→ **Given exercise**: Reproduce the listing from the line with "pose: elev=325.6 azim=302.9" to the line with "Dot at: (195, 386)", both included, and switch every "dist" to "distance" while leaving all else unchanged.

→ **Supplied entries**:
:::
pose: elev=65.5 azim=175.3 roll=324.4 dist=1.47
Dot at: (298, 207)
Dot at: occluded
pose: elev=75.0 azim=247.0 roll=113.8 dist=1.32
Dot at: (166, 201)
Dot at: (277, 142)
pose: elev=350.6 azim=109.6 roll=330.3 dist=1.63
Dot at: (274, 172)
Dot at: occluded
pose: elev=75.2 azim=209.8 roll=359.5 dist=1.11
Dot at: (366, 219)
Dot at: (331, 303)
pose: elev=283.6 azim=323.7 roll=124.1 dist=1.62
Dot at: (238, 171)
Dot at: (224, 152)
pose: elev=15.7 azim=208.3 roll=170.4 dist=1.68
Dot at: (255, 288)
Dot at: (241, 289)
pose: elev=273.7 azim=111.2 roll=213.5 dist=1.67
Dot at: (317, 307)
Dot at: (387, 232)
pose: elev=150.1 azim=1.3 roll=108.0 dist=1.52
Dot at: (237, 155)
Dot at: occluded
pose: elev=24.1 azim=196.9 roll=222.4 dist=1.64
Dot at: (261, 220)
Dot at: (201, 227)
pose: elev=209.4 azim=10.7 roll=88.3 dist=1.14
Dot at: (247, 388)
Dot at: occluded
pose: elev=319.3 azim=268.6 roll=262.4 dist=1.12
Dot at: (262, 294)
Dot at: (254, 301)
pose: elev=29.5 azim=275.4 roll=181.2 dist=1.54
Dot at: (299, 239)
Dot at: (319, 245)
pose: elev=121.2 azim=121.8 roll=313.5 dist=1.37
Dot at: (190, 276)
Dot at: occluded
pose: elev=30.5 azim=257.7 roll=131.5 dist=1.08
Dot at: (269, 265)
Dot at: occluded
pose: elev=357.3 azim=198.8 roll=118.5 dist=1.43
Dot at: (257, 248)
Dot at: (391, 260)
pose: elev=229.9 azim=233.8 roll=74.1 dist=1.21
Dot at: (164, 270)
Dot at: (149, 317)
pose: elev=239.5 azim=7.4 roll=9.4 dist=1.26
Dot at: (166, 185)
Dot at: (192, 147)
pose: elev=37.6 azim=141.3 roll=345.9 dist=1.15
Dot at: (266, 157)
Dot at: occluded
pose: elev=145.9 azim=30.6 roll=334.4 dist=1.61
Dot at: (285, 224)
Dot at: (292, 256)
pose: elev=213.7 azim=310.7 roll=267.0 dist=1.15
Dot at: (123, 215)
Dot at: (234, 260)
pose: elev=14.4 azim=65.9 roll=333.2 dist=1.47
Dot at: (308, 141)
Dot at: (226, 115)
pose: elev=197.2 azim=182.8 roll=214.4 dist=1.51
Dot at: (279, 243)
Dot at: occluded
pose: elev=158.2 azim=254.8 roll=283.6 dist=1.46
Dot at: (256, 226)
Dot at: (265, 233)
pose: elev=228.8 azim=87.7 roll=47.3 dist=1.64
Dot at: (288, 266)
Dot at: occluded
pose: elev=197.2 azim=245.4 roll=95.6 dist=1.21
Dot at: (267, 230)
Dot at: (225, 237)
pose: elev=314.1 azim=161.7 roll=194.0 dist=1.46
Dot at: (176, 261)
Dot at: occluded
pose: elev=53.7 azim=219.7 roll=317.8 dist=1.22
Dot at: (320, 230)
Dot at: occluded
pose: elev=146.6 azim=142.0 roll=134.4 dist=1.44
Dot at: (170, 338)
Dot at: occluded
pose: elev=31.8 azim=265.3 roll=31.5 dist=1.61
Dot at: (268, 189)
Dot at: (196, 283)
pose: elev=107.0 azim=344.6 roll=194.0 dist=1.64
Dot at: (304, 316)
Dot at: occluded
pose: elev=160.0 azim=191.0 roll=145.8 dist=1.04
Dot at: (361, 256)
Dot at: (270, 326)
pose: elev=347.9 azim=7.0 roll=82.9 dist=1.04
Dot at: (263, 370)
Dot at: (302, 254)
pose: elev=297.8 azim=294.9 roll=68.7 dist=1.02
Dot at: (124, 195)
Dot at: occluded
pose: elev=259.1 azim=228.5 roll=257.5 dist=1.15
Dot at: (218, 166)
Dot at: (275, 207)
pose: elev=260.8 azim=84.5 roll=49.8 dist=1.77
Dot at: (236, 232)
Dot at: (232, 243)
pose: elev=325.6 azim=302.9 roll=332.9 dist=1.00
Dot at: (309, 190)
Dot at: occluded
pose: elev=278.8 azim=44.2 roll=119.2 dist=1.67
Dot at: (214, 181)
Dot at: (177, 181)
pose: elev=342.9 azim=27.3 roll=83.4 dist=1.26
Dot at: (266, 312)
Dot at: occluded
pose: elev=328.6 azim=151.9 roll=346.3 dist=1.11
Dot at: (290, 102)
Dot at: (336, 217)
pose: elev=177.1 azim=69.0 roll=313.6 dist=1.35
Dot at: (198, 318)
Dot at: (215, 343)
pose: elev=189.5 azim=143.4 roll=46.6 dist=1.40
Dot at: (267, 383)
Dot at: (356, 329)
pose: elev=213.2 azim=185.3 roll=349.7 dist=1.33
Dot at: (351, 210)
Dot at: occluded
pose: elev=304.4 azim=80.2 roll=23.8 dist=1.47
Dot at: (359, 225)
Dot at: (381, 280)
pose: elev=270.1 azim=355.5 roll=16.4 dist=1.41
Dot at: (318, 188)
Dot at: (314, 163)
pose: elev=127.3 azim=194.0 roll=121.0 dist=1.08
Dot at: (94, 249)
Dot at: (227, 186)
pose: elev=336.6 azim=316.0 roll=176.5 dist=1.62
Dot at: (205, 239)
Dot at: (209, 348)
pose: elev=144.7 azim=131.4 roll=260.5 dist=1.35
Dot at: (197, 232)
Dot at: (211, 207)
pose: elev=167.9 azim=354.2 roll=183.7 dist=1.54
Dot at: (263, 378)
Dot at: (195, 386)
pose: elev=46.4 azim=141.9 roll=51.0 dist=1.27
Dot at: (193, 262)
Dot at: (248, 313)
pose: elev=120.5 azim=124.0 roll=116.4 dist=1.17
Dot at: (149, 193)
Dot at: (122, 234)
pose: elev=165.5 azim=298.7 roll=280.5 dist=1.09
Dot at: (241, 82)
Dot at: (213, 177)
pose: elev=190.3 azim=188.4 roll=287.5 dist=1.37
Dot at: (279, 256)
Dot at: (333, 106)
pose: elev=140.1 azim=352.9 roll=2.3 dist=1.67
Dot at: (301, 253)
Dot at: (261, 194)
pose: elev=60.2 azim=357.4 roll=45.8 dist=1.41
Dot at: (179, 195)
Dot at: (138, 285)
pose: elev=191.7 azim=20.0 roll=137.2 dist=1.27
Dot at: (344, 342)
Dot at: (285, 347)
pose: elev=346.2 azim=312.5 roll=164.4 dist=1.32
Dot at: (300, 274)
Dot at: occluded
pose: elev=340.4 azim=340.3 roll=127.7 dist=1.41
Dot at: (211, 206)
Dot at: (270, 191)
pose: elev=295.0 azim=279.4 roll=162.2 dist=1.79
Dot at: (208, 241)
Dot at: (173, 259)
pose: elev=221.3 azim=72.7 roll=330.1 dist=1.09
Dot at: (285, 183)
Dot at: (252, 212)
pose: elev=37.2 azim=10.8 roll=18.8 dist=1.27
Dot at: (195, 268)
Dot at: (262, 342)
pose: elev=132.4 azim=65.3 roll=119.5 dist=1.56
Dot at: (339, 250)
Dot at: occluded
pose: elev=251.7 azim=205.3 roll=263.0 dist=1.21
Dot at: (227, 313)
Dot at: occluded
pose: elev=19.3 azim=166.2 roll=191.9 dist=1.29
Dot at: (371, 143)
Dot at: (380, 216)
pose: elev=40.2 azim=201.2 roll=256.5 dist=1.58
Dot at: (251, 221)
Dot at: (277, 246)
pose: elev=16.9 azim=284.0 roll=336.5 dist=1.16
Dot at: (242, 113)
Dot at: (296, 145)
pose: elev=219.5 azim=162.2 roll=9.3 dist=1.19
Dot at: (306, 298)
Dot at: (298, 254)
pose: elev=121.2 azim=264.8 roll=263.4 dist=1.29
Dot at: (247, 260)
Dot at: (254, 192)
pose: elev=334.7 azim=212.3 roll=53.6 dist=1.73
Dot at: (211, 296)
:::
→ **Output for this exercise**:
pose: elev=325.6 azim=302.9 roll=332.9 distance=1.00
Dot at: (309, 190)
Dot at: occluded
pose: elev=278.8 azim=44.2 roll=119.2 distance=1.67
Dot at: (214, 181)
Dot at: (177, 181)
pose: elev=342.9 azim=27.3 roll=83.4 distance=1.26
Dot at: (266, 312)
Dot at: occluded
pose: elev=328.6 azim=151.9 roll=346.3 distance=1.11
Dot at: (290, 102)
Dot at: (336, 217)
pose: elev=177.1 azim=69.0 roll=313.6 distance=1.35
Dot at: (198, 318)
Dot at: (215, 343)
pose: elev=189.5 azim=143.4 roll=46.6 distance=1.40
Dot at: (267, 383)
Dot at: (356, 329)
pose: elev=213.2 azim=185.3 roll=349.7 distance=1.33
Dot at: (351, 210)
Dot at: occluded
pose: elev=304.4 azim=80.2 roll=23.8 distance=1.47
Dot at: (359, 225)
Dot at: (381, 280)
pose: elev=270.1 azim=355.5 roll=16.4 distance=1.41
Dot at: (318, 188)
Dot at: (314, 163)
pose: elev=127.3 azim=194.0 roll=121.0 distance=1.08
Dot at: (94, 249)
Dot at: (227, 186)
pose: elev=336.6 azim=316.0 roll=176.5 distance=1.62
Dot at: (205, 239)
Dot at: (209, 348)
pose: elev=144.7 azim=131.4 roll=260.5 distance=1.35
Dot at: (197, 232)
Dot at: (211, 207)
pose: elev=167.9 azim=354.2 roll=183.7 distance=1.54
Dot at: (263, 378)
Dot at: (195, 386)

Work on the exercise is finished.